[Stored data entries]
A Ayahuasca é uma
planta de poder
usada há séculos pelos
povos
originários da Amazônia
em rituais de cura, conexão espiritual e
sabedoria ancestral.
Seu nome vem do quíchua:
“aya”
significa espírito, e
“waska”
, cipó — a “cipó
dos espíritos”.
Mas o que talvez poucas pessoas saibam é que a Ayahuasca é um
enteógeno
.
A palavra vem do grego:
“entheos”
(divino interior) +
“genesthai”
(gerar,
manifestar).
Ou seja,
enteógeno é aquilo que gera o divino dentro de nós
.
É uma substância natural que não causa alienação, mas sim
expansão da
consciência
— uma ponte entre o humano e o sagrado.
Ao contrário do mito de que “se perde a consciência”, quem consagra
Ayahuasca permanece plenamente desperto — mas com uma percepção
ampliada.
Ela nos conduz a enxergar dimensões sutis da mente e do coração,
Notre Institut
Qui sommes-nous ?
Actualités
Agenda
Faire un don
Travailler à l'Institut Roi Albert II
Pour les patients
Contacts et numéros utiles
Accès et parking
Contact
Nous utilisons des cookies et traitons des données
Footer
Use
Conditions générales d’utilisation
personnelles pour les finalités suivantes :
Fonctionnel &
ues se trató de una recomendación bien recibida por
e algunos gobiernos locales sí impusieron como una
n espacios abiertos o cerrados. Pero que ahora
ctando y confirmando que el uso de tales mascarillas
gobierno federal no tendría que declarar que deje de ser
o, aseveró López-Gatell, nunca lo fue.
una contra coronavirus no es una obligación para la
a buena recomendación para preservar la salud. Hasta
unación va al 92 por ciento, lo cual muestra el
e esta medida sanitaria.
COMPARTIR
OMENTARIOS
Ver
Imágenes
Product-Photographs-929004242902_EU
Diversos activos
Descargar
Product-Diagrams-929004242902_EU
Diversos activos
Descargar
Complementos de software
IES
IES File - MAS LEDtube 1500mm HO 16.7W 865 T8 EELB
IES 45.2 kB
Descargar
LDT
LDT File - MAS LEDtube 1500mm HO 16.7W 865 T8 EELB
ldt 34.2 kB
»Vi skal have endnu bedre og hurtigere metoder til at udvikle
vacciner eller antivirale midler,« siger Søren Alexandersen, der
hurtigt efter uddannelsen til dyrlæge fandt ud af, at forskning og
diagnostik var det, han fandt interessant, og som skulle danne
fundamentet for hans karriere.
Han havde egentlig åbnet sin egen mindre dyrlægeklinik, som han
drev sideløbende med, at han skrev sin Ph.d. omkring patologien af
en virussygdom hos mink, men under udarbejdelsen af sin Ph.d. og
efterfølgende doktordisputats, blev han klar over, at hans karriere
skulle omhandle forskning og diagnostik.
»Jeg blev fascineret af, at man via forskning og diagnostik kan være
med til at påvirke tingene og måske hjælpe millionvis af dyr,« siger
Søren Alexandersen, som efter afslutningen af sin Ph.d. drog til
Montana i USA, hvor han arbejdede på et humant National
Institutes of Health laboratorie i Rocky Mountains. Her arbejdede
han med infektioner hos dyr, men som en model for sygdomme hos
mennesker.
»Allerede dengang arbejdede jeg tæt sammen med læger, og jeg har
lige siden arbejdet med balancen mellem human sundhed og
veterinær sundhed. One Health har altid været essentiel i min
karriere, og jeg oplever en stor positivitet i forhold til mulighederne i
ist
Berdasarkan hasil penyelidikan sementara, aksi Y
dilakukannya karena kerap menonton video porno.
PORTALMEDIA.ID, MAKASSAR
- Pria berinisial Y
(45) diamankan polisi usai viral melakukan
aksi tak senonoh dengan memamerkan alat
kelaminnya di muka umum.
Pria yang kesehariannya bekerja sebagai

EXERCISE DESCRIPTION
Which lines of the records above contain the word "hans"? Report each one.

YOUR RESPONSE
fundamentet for hans karriere.
efterfølgende doktordisputats, blev han klar over, at hans karriere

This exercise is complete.